Why am I pointing this out you may wonder?
One of the many less noticed but still significant aspects of my Spinal Cord Injury is the effect on body temperature, specifically the lack of ability to sweat. It’s not something that people think about very often, but sweating is extremely important in maintaining body temperature and cooling the body down when it starts to heat up. The nerves that control the ability to sweat are affected by the damage to the spinal cord, particularly in an injury like mine, high up in the spine in the cervical vertebrae.
I first noticed the challenges of not sweating just three months after my accident. On an unseasonably hot day in early October, I was enjoying a rare outdoor lunch, sitting in the sun in a beautiful park when after only a few minutes I started feeling very hot. I touched my head and face to check for perspiration but to my surprise, my skin felt as dry as leather. Not one bead of sweat. I stayed a bit longer only to find that I was unbearably hot.

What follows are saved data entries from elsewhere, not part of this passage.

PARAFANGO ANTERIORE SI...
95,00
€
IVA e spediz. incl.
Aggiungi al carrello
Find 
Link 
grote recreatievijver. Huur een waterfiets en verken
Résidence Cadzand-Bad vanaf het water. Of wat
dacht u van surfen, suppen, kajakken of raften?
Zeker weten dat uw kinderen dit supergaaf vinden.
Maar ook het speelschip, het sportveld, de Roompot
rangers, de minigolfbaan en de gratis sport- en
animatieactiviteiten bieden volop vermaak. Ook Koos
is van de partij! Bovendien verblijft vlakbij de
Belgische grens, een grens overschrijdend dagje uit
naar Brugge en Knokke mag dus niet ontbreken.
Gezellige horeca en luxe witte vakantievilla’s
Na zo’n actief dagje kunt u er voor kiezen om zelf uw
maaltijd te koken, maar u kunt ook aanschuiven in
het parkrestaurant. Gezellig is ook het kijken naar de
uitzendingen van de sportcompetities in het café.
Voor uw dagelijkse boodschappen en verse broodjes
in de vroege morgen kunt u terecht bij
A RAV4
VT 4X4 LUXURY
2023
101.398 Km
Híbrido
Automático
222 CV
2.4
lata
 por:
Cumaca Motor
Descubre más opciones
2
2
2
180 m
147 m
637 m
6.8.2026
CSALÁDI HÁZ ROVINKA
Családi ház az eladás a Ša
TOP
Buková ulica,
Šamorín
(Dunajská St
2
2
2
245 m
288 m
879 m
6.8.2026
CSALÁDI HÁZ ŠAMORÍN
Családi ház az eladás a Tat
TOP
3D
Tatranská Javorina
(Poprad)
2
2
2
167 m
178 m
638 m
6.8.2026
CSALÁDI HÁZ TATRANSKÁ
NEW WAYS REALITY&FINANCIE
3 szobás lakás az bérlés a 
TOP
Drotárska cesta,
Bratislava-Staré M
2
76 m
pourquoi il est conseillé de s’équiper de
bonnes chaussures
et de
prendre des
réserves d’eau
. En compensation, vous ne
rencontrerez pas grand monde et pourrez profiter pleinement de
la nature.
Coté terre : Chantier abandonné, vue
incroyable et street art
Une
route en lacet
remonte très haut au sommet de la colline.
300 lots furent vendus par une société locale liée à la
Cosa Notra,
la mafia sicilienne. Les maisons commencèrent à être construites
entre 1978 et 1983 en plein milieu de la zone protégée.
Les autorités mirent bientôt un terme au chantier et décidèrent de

I have to take a quick break from the story to explain how unusual this was. Before my accident, I LOVED being in the sun. Thanks to my ethnic heritage and my quick tanning skin, I’ve been able to avoid getting sunburned for most of my life. I would lay on the beach in direct sun for hours and hours, I was the guy at the restaurant who didn’t want the table in the shade, and I suffered immensely when I had an office job and had to accept being inside on a bright, beautiful sunny day. So to be overheating after only a few minutes of sunshine was an entirely new experience for me…
I cut the lunch party short and moved to the shade to escape the sun, with the hopes that I would cool down and continue my outdoor picnic. While it definitely felt better in the shade, I found that I just couldn’t bring my body temperature down. I started getting more and more uncomfortable and eventually decided that it was time to go. Sitting in the car as we drove down the hill, I checked myself for any sign of sweat again. Nothing. It only took me a few minutes to realize that I had to do something. We stopped the car and I poured two full liters of water over my head and body, right there in the passenger seat of the car effectively drenching the car seat and dashboard. Ahhhhh relief, finally. Luckily, my body temperature did come down but I learned that the lack of ability to sweat was something I had to be aware of in future situations.
In the months since this incident, I’ve had many intense workouts. I’ve challenged myself physically in novel ways and have pushed my limits on numerous occasions. Yet, despite these exhausting workouts, I’ve only had a few little drops of sweat making a cameo on my body before they disappear again. So to finally have a moment where I actually broke a sweat that lasted more than a few seconds certainly felt like a small triumph. The problem certainly isn’t solved and I’m not sure how soon I’ll get back to being my previous comfortably-sweating-during-physical-activity-yet-not-embarassingly-so self but at least it’s a start. I hope to be drenching many a exercise mat quite soon with my perspired goodness. Yup, that just got said.